**Parts of the exercise**
**A.** Reproduce word for word the part of the glyphosate article that begins at the words "According to studies, glyphosate-based" and stops after the words "to the herbicide.".
**B.** Answer these questions from the glyphosate article:
(i) On what date will the EU members vote on the issue?
(ii) In what year did Germany's Bayer AG acquire Monsanto?
(iii) Which university's study found massive malformations in tadpoles?

**Page excerpt**
Content starts
The European Commission has proposed extending approval of the controversial weed killer glyphosate, long manufactured under the name Roundup, by 10 years. Approval in the European Union for the agrichemical is due to lapse this December unless member states agree to a reauthorization.

The EU's 27 members are expected to discuss the Commission proposal and will vote on the issue on October 13.

The German Agriculture Ministry, led by the Green Party, has said the renewal was “not justified.” Greenpeace had earlier seen a leaked document that revealed “the European Commission's eagerness” to reauthorize glyphosate, saying this was despite the herbicide's “negative effects on human health and the environment.”

The US chemical company Monsanto used glyphosate, a mixture of the organic phosphorus compound with other substances, to create the weed killer Roundup, which it first distributed in 1974.

Farmers worldwide continue to spray their fields with the herbicide to kill off green weeds before a crop is sown. The chemical spray also inhibits the growth of weeds that can outcompete crops while they are growing.

Pesticides containing glyphosate are now manufactured by several dozen chemical companies worldwide. Germany's Bayer AG acquired Monsanto, including its top-selling product Roundup, in 2018 and maintains “a leading position” in the herbicides market.

Killing wild weeds and plants on agriculture fields deprives insects of their habitat. This, in turn, deprives birds of food. “The herbicide destroys the nutritional basis for animals,” Jörn Wogram, head of the pesticide department at

Germany's Federal Environment Agency argued. “Thus glyphosate, along with other pesticides, threatens biodiversity.”

According to studies, glyphosate-based sprays might also alter genetic material and affect the nervous system in animals and humans. For example, a study by the University of Ulm found massive malformations in tadpoles, with disorders of the brain, heart, eyes and body shape due to exposure to the herbicide.

Since the toxin is spread through the air when sprayed on fields, it contaminates widely, from surface water and groundwater to agricultural produce. Traces have been found in human urine and breast milk.
Content ends
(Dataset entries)
Content starts
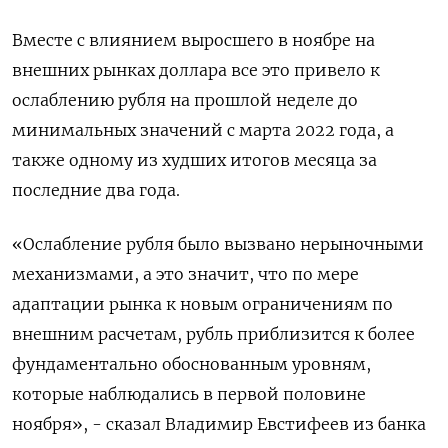
Вместе с влиянием выросшего в ноябре на
внешних рынках доллара все это привело к
ослаблению рубля на прошлой неделе до
минимальных значений с марта 2022 года, а
также одному из худших итогов месяца за
последние два года.
«Ослабление рубля было вызвано нерыночными
механизмами, а это значит, что по мере
адаптации рынка к новым ограничениям по
внешним расчетам, рубль приблизится к более
фундаментально обоснованным уровням,
которые наблюдались в первой половине
ноября», - сказал Владимир Евстифеев из банка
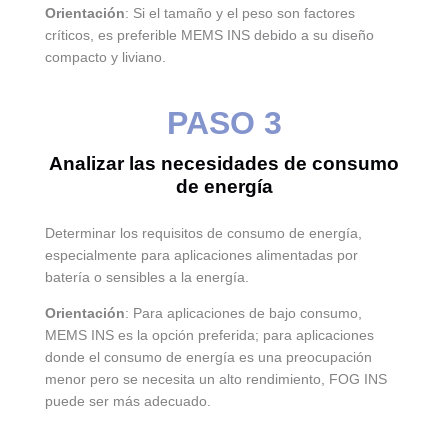
Orientación
: Si el tamaño y el peso son factores
críticos, es preferible MEMS INS debido a su diseño
compacto y liviano.
PASO 3
Analizar las necesidades de consumo
de energía
Determinar los requisitos de consumo de energía,
especialmente para aplicaciones alimentadas por
batería o sensibles a la energía.
Orientación
: Para aplicaciones de bajo consumo,
MEMS INS es la opción preferida; para aplicaciones
donde el consumo de energía es una preocupación
menor pero se necesita un alto rendimiento, FOG INS
puede ser más adecuado.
Content ends
**Answers below**
**A.**
According to studies, glyphosate-based sprays might also alter genetic material and affect the nervous system in animals and humans. For example, a study by the University of Ulm found massive malformations in tadpoles, with disorders of the brain, heart, eyes and body shape due to exposure to the herbicide.

**B.**
(i) October 13
(ii) 2018
(iii) The University of Ulm